### Given passage

Hey, we have run in the same issue a while back, timm is not very well implemented for inference for torch_tensorrt. However for this particular issue you can easily make it work by recording the padding values for your images and setting them manually in a monkey patch.
Sorry I am new to torch_tensorrt, can you give an example on how to patch the example script in the issue body?
Probably a relevant issue, I encounter another error when trying to run Torch-TensorRT with torchvision models: https://github.com/pytorch/vision/issues/5378. Since Torch-TensorRT only builds against the latest stable PyTorch release, I don't test it on the nightly version.
So, here the problem seems to be that the function aten::ceil.float
is not supported by Torch-TensorRT so you want to find a way to work around that.
An easy solution is to install timm
in an NGC container. Using pip it will be installed in /opt/lib/python3.8/site-packages/timm
.
You want to modify the function, get_same_padding
from /opt/lib/python3.8/site-packages/timm/models/layers/padding.py
so that it does not use aten::ceil.float
.

### Records shown

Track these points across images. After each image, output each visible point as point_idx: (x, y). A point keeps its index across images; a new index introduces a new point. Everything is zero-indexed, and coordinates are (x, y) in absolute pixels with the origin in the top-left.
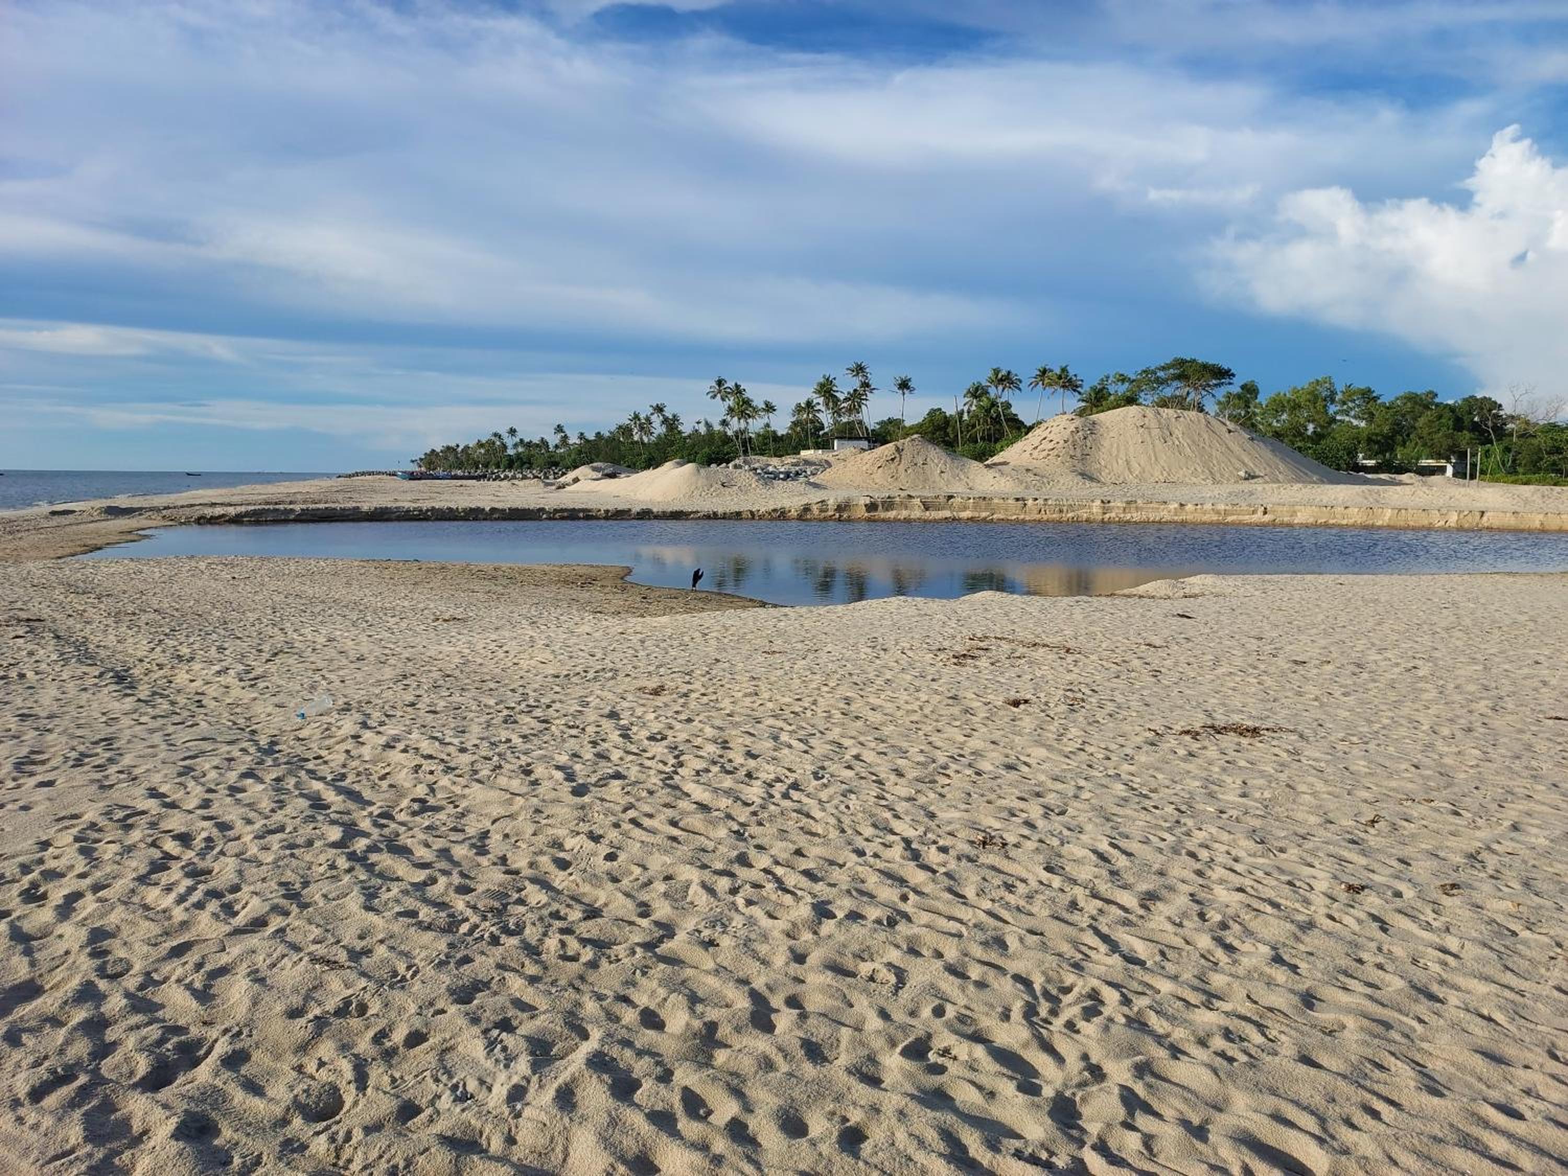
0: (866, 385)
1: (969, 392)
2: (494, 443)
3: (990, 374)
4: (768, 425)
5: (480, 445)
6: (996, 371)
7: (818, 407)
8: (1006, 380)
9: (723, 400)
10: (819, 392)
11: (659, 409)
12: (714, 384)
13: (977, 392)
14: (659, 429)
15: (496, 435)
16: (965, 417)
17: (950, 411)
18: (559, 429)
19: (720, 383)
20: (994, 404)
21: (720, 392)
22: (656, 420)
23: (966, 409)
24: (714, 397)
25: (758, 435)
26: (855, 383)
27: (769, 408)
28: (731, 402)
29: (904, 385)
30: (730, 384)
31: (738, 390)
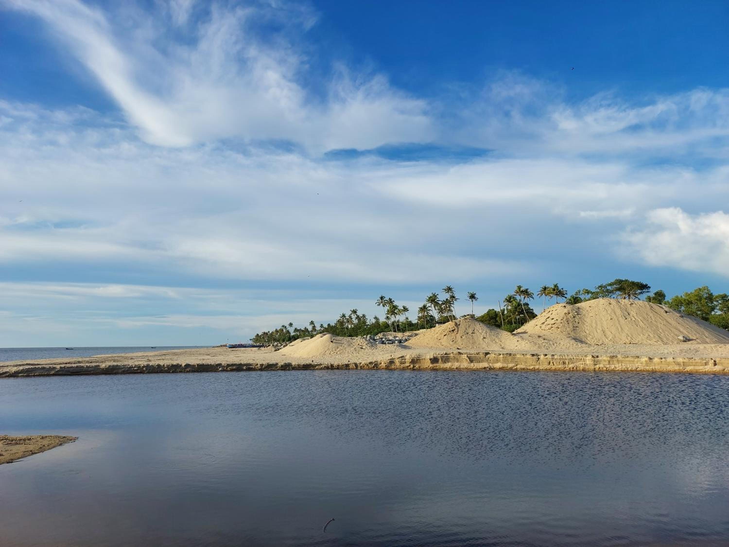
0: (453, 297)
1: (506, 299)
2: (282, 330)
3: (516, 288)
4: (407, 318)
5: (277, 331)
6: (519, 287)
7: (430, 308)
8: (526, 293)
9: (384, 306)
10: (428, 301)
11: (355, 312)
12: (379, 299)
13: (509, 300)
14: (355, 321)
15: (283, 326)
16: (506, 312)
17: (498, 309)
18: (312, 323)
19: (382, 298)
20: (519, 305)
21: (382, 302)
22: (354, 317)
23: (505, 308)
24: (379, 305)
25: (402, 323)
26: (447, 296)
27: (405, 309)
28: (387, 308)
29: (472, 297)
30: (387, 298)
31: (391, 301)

---

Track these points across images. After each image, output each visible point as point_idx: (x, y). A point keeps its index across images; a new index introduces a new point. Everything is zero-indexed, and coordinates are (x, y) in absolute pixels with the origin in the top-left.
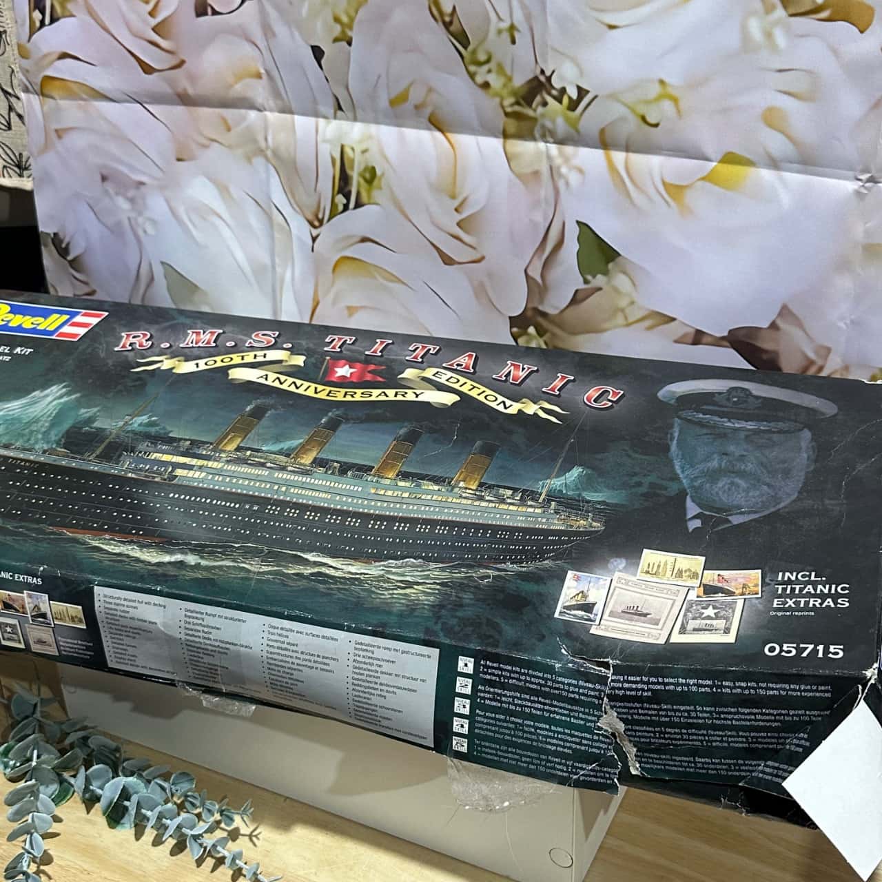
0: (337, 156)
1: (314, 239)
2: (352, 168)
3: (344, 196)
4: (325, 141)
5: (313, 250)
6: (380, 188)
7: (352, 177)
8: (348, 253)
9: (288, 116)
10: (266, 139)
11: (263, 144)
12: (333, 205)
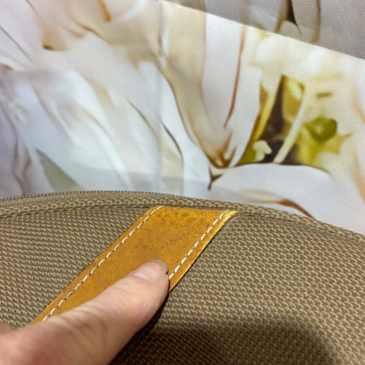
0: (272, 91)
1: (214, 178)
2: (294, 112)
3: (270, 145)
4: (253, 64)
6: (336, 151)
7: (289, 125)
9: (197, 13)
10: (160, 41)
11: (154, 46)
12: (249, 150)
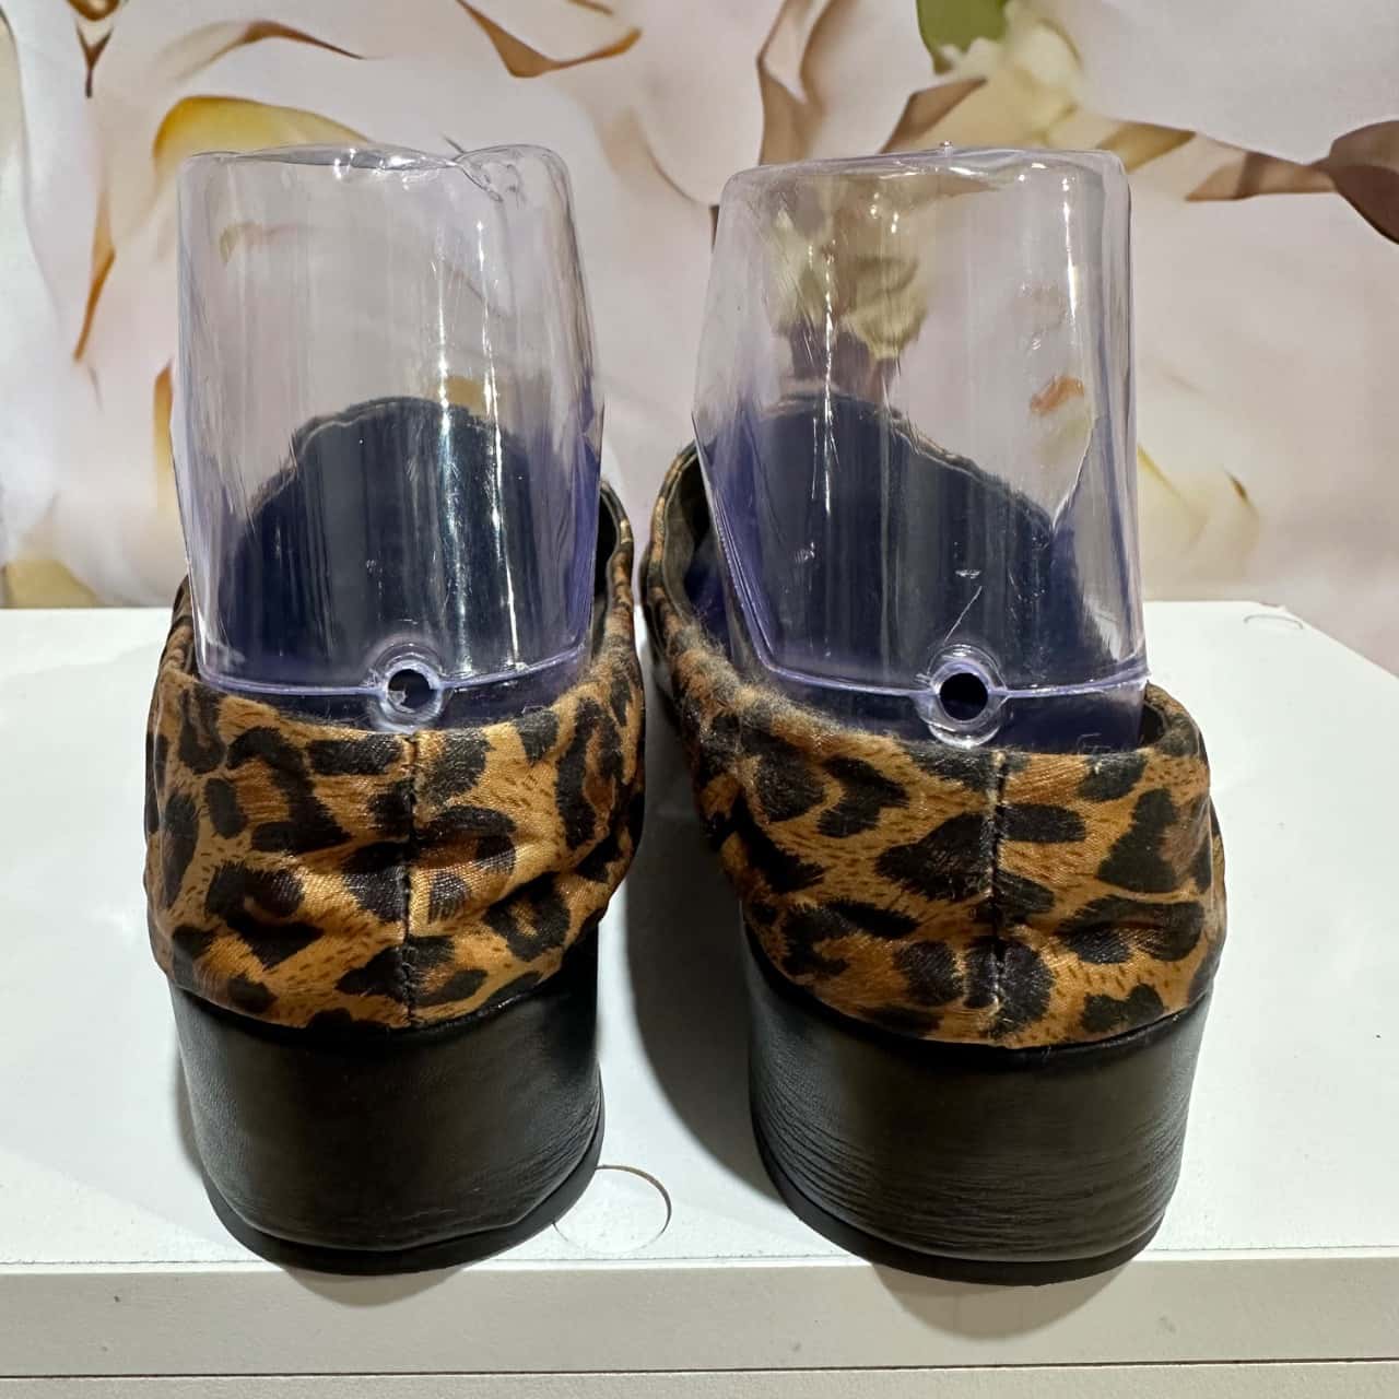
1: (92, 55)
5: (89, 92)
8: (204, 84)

--

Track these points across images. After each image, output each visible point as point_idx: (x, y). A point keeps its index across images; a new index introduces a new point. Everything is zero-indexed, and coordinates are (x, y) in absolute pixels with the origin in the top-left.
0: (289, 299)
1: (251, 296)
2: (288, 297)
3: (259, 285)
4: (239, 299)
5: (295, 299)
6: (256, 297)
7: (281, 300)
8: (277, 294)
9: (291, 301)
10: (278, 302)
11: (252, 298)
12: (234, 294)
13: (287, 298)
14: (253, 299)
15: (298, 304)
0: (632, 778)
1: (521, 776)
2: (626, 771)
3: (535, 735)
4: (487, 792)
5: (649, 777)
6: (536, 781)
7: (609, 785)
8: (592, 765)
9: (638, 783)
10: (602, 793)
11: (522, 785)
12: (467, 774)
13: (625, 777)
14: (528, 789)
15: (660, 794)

### Problem 1
In the thread about running timm models with Torch-TensorRT, which function does Torch-TensorRT fail to support?
### Problem 2
Decide whether each statement agrees with the thread about running timm models with Torch-TensorRT, answering yes or no and quoting the deciding words from it. (a) Torch-TensorRT builds against the nightly version of PyTorch. (b) When installed with pip, timm is placed in /opt/lib/python3.8/site-packages/timm. (c) The suggested fix is to modify the function get_same_padding.
### Problem 3
Carry on the thread about running timm models with Torch-TensorRT, starting after its final sentence.

### Answer section 1
aten::ceil.float

### Answer section 2
(a) No: "Since Torch-TensorRT only builds against the latest stable PyTorch release, I don't test it on the nightly version."
(b) Yes: "Using pip it will be installed in /opt/lib/python3.8/site-packages/timm"
(c) Yes: "You want to modify the function, get_same_padding"

### Answer section 3
The quickest way to do that is to replace it by a dict and then modify the functions you need that call get_same_padding
to use the dict you have just created.
Thanks @MatthieuTPHR! We are developing a benchmark suite that compares different PyTorch TensorRT libraries (such as onnx2trt, torch_tensorrt, torch2trt, etc), and timm is one of our upstream model repository. We would like not to change the model code unless the patch is accepted by the upstream repo (in this case, it is timm).
Is there a plan when Torch-TensorRT will support aten::ceil.float
?
A related issue is https://github.com/NVIDIA/Torch-TensorRT/issues/890, where we also find correctness issues with timm and Torch-TensorRT.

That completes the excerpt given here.